The other stand-out scenes involve Wynne’s homelife. On one of his previous business trips Wynne was unfaithful, and Sheila (Jessie Buckley, underutilised but great) grows increasingly suspicious of her husband’s secret trips abroad, about which he is naturally sworn to secrecy.

This time it is not a woman, who draws Wynne away from his conventional family life, but his friendship with Oleg Valdimirovich Penkovsky: the highest-ranking Soviet official to pass secrets to the UK and USA. The duo is credited with changing the course of the Cuban Missile Crisis and the Cold War. During Wynne’s first trip to Moscow the two go out on the town, and here Wynne’s propensity for booze is an advantage. ‘If you’re going to do business in Moscow,’ Penkovsky tells him, ‘I need to know you can hold your alcohol.’ Wynne replies, ‘It’s my one true gift.’

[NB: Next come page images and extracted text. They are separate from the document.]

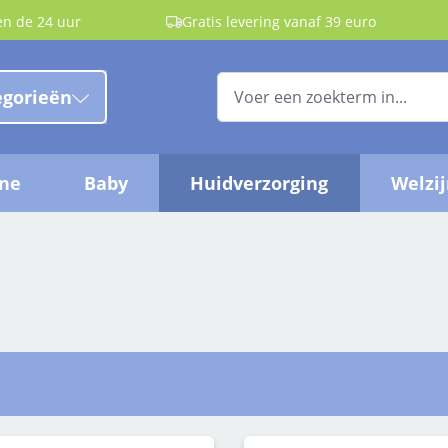
en de 24 uur
Gratis levering vanaf 39 euro
egorieën
ëne
Baby
Huidverzorging
Welzi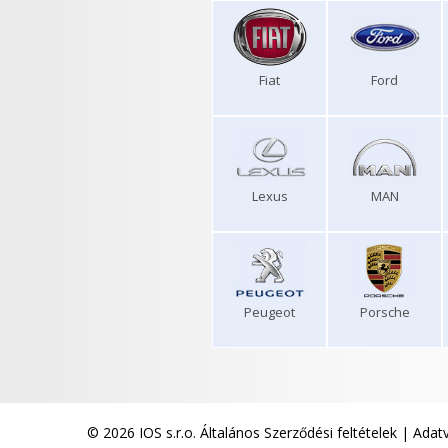
Fiat
Ford
Lexus
MAN
Peugeot
Porsche
© 2026 IOS s.r.o.
Általános Szerződési feltételek
|
Adatv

The scenes showing Penskovsky taking Greville under his wing and their growing friendship (they are both married with one child and share a common cause) are less thrilling than we might like. Montages of them going to restaurants, a jazz club, and to the Ballet (Swan Lake of course) are devoid of tension. The suspense increases when the KGB catch on to what’s going on with devastating results, but despite three solid lead performances, we are never at the edge of our seats.

Dominic Cooke is one of the UK’s foremost theatre directors, but on the evidence of On Chesil Beach and this, his second feature, he is not a natural film director. Cooke was not helped by Ian McEwan’s bizarre and misguided adaptation of his own novel for the screen, and here he is not helped by Tom O’Connor’s (The Hitman’s Bodyguard) uneven script that is oddly unmoving and unmemorable.

At the credits, we see a clip of the real Wynne being interviewed by the press and answering with humour when asked if will be travelling in Eastern Europe anytime soon. When he confirms that he is going back to his business, we are reminded in a way we not watching the popular Cumberbatch, that most of The Courier is true.

Yet what is omitted also gives us pause for thought. Wynne was saved from execution, but his return to a normal life was troubled. Sheila divorced him when he returned from his mission, and he suffered from alcoholism and depression until his death at age 70. Either to relive his glory days (he appeared on To Tell the Truth) or for the money, he wrote books about his three years as Penkovsky’s courier, in which he alleges he had been recruited long before Penkovsky. This, and other claims in his books, The Man from Moscow (1967) and The Man from Odessa (1981) have been discredited, but his character does appear remarkably seasoned in his subversive activities.

Joyce Glasser, Mature Times film critic.